══ Data to process

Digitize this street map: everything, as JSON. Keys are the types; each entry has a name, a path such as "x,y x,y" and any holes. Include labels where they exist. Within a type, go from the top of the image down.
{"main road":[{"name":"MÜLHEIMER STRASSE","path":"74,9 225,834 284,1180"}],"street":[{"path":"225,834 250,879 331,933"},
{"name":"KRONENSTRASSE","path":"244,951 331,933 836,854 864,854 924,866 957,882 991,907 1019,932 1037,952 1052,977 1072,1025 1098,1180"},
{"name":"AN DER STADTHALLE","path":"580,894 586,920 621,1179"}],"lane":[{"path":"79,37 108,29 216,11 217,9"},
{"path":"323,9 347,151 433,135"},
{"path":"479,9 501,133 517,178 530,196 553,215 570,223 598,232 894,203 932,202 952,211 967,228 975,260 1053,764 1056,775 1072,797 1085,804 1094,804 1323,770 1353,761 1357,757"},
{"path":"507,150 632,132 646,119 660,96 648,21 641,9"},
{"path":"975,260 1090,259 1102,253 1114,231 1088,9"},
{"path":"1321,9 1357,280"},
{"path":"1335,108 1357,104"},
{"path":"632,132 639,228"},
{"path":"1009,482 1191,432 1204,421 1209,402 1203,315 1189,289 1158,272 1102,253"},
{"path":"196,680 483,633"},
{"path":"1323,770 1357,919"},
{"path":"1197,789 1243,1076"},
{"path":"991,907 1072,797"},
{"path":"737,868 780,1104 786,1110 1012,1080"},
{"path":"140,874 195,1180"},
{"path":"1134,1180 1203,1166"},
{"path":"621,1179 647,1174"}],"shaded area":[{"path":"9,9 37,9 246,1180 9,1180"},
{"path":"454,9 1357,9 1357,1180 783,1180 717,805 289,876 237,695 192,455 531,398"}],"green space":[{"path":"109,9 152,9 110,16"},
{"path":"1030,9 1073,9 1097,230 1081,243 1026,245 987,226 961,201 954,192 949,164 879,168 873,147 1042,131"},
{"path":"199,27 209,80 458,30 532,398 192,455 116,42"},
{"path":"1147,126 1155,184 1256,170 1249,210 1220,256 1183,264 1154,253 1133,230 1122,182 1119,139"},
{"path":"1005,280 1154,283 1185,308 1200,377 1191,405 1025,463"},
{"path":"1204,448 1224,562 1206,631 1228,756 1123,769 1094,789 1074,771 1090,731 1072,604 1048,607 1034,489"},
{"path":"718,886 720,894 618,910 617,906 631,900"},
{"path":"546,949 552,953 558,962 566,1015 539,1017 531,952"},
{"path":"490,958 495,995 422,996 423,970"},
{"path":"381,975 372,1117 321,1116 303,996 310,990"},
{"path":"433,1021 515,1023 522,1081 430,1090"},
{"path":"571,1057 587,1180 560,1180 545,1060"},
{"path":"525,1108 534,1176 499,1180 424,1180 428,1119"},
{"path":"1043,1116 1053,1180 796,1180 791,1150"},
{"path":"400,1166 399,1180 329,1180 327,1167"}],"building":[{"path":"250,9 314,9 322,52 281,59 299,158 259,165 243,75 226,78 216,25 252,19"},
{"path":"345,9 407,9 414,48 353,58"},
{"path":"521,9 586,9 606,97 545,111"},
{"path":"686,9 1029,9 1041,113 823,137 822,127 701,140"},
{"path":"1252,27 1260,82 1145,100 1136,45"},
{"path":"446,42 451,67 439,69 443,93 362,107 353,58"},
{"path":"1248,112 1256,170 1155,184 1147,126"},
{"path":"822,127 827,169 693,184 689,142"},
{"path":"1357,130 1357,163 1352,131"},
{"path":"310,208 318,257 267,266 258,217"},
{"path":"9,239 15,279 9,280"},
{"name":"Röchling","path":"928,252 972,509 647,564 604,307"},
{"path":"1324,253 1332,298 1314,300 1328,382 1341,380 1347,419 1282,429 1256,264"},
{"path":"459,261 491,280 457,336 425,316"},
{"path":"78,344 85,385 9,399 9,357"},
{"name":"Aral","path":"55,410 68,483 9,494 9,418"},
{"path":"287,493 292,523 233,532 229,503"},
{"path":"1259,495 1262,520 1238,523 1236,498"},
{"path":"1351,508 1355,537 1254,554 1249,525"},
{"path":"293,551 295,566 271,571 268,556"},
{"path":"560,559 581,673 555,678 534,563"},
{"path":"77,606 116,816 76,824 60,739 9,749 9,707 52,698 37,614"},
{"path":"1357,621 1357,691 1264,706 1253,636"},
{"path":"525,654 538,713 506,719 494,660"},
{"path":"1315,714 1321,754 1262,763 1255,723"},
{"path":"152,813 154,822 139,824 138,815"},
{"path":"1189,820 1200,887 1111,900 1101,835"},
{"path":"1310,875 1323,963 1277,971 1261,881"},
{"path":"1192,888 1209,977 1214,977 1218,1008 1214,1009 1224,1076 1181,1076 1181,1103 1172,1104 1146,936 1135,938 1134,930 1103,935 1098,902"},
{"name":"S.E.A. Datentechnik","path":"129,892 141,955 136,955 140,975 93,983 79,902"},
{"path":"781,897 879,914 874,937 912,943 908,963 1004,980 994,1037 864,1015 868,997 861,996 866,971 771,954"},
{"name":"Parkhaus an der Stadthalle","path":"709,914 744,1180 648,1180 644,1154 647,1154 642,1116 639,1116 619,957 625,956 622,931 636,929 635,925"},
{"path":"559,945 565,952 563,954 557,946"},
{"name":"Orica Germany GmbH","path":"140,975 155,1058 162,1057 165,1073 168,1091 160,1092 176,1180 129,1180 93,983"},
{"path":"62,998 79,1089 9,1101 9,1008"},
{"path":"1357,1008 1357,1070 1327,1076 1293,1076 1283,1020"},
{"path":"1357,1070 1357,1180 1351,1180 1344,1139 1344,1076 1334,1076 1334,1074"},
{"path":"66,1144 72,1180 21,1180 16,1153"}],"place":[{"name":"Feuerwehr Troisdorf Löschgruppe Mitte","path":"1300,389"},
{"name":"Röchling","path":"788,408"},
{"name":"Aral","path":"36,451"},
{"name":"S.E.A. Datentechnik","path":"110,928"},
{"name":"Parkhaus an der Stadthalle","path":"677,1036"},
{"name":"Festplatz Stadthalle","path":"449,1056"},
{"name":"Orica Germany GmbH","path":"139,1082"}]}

════

** Problem description **
Output a faithful copy of every entry, keeping each line as written.

** Response area **
Digitize this street map: everything, as JSON. Keys are the types; each entry has a name, a path such as "x,y x,y" and any holes. Include labels where they exist. Within a type, go from the top of the image down.
{"main road":[{"name":"MÜLHEIMER STRASSE","path":"74,9 225,834 284,1180"}],"street":[{"path":"225,834 250,879 331,933"},
{"name":"KRONENSTRASSE","path":"244,951 331,933 836,854 864,854 924,866 957,882 991,907 1019,932 1037,952 1052,977 1072,1025 1098,1180"},
{"name":"AN DER STADTHALLE","path":"580,894 586,920 621,1179"}],"lane":[{"path":"79,37 108,29 216,11 217,9"},
{"path":"323,9 347,151 433,135"},
{"path":"479,9 501,133 517,178 530,196 553,215 570,223 598,232 894,203 932,202 952,211 967,228 975,260 1053,764 1056,775 1072,797 1085,804 1094,804 1323,770 1353,761 1357,757"},
{"path":"507,150 632,132 646,119 660,96 648,21 641,9"},
{"path":"975,260 1090,259 1102,253 1114,231 1088,9"},
{"path":"1321,9 1357,280"},
{"path":"1335,108 1357,104"},
{"path":"632,132 639,228"},
{"path":"1009,482 1191,432 1204,421 1209,402 1203,315 1189,289 1158,272 1102,253"},
{"path":"196,680 483,633"},
{"path":"1323,770 1357,919"},
{"path":"1197,789 1243,1076"},
{"path":"991,907 1072,797"},
{"path":"737,868 780,1104 786,1110 1012,1080"},
{"path":"140,874 195,1180"},
{"path":"1134,1180 1203,1166"},
{"path":"621,1179 647,1174"}],"shaded area":[{"path":"9,9 37,9 246,1180 9,1180"},
{"path":"454,9 1357,9 1357,1180 783,1180 717,805 289,876 237,695 192,455 531,398"}],"green space":[{"path":"109,9 152,9 110,16"},
{"path":"1030,9 1073,9 1097,230 1081,243 1026,245 987,226 961,201 954,192 949,164 879,168 873,147 1042,131"},
{"path":"199,27 209,80 458,30 532,398 192,455 116,42"},
{"path":"1147,126 1155,184 1256,170 1249,210 1220,256 1183,264 1154,253 1133,230 1122,182 1119,139"},
{"path":"1005,280 1154,283 1185,308 1200,377 1191,405 1025,463"},
{"path":"1204,448 1224,562 1206,631 1228,756 1123,769 1094,789 1074,771 1090,731 1072,604 1048,607 1034,489"},
{"path":"718,886 720,894 618,910 617,906 631,900"},
{"path":"546,949 552,953 558,962 566,1015 539,1017 531,952"},
{"path":"490,958 495,995 422,996 423,970"},
{"path":"381,975 372,1117 321,1116 303,996 310,990"},
{"path":"433,1021 515,1023 522,1081 430,1090"},
{"path":"571,1057 587,1180 560,1180 545,1060"},
{"path":"525,1108 534,1176 499,1180 424,1180 428,1119"},
{"path":"1043,1116 1053,1180 796,1180 791,1150"},
{"path":"400,1166 399,1180 329,1180 327,1167"}],"building":[{"path":"250,9 314,9 322,52 281,59 299,158 259,165 243,75 226,78 216,25 252,19"},
{"path":"345,9 407,9 414,48 353,58"},
{"path":"521,9 586,9 606,97 545,111"},
{"path":"686,9 1029,9 1041,113 823,137 822,127 701,140"},
{"path":"1252,27 1260,82 1145,100 1136,45"},
{"path":"446,42 451,67 439,69 443,93 362,107 353,58"},
{"path":"1248,112 1256,170 1155,184 1147,126"},
{"path":"822,127 827,169 693,184 689,142"},
{"path":"1357,130 1357,163 1352,131"},
{"path":"310,208 318,257 267,266 258,217"},
{"path":"9,239 15,279 9,280"},
{"name":"Röchling","path":"928,252 972,509 647,564 604,307"},
{"path":"1324,253 1332,298 1314,300 1328,382 1341,380 1347,419 1282,429 1256,264"},
{"path":"459,261 491,280 457,336 425,316"},
{"path":"78,344 85,385 9,399 9,357"},
{"name":"Aral","path":"55,410 68,483 9,494 9,418"},
{"path":"287,493 292,523 233,532 229,503"},
{"path":"1259,495 1262,520 1238,523 1236,498"},
{"path":"1351,508 1355,537 1254,554 1249,525"},
{"path":"293,551 295,566 271,571 268,556"},
{"path":"560,559 581,673 555,678 534,563"},
{"path":"77,606 116,816 76,824 60,739 9,749 9,707 52,698 37,614"},
{"path":"1357,621 1357,691 1264,706 1253,636"},
{"path":"525,654 538,713 506,719 494,660"},
{"path":"1315,714 1321,754 1262,763 1255,723"},
{"path":"152,813 154,822 139,824 138,815"},
{"path":"1189,820 1200,887 1111,900 1101,835"},
{"path":"1310,875 1323,963 1277,971 1261,881"},
{"path":"1192,888 1209,977 1214,977 1218,1008 1214,1009 1224,1076 1181,1076 1181,1103 1172,1104 1146,936 1135,938 1134,930 1103,935 1098,902"},
{"name":"S.E.A. Datentechnik","path":"129,892 141,955 136,955 140,975 93,983 79,902"},
{"path":"781,897 879,914 874,937 912,943 908,963 1004,980 994,1037 864,1015 868,997 861,996 866,971 771,954"},
{"name":"Parkhaus an der Stadthalle","path":"709,914 744,1180 648,1180 644,1154 647,1154 642,1116 639,1116 619,957 625,956 622,931 636,929 635,925"},
{"path":"559,945 565,952 563,954 557,946"},
{"name":"Orica Germany GmbH","path":"140,975 155,1058 162,1057 165,1073 168,1091 160,1092 176,1180 129,1180 93,983"},
{"path":"62,998 79,1089 9,1101 9,1008"},
{"path":"1357,1008 1357,1070 1327,1076 1293,1076 1283,1020"},
{"path":"1357,1070 1357,1180 1351,1180 1344,1139 1344,1076 1334,1076 1334,1074"},
{"path":"66,1144 72,1180 21,1180 16,1153"}],"place":[{"name":"Feuerwehr Troisdorf Löschgruppe Mitte","path":"1300,389"},
{"name":"Röchling","path":"788,408"},
{"name":"Aral","path":"36,451"},
{"name":"S.E.A. Datentechnik","path":"110,928"},
{"name":"Parkhaus an der Stadthalle","path":"677,1036"},
{"name":"Festplatz Stadthalle","path":"449,1056"},
{"name":"Orica Germany GmbH","path":"139,1082"}]}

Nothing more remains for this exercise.